Por la noche María había olvidado todo. La película era graciosa a ratos y, luego,
demasiado tonta, en verdad. Ella apretaba su pierna contra la mía. Yo le acariciaba los
senos. Hacia el fin de la función, la besé, pero mal. Al salir vino a mi casa.
Cuando me desperté, María se había marchado. Me había explicado que tenía que ir a
casa de su tía. Pensé que era domingo y me fastidió: no me gusta el domingo. Me di vuelta
en la cama, busqué en la almohada el olor a sal que habían dejado allí los cabellos de
María, y dormí hasta las diez. Luego estuve fumando cigarrillos hasta mediodía, siempre
acostado. No quería almorzar en el restaurante de Celeste como de costumbre, porque
indudablemente me hubieran formulado preguntas, cosa que no me gusta. Cocí unos
huevos y los comí solos, sin pan, porque no tenía más y no quería bajar a comprarlo.

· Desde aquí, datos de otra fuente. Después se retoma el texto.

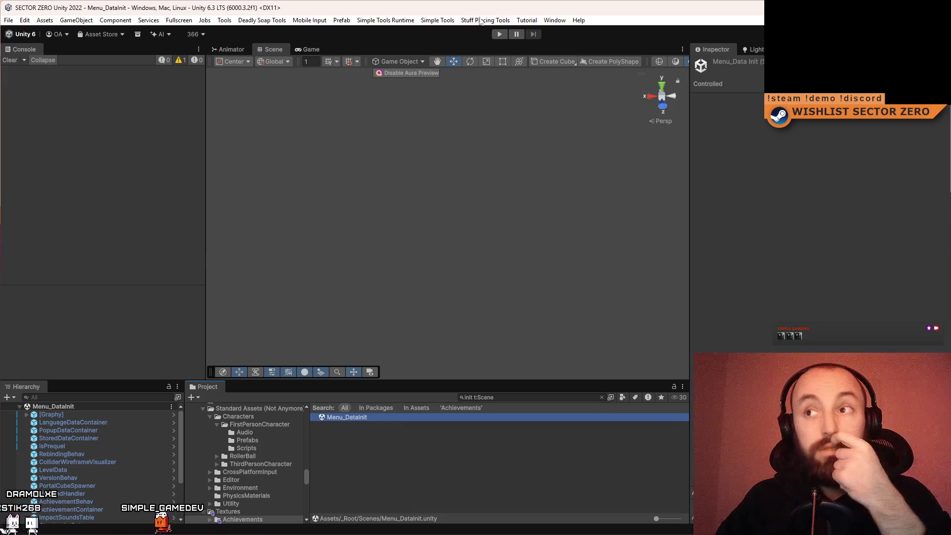
pyautogui.click(500, 33)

Después del almuerzo me aburrí un poco y erré por el departamento. Resultaba cómodo
cuando mamá estaba allí. Ahora es demasiado grande para mí, y he debido trasladar a mi
cuarto la mesa del comedor. No vivo más que en esta habitación, entre sillas de paja un
poco hundidas, el ropero cuyo espejo está amarillento, el tocador y la cama de bronce. El
resto está abandonado. Un poco más tarde, por hacer algo, cogí un periódico viejo y lo leí.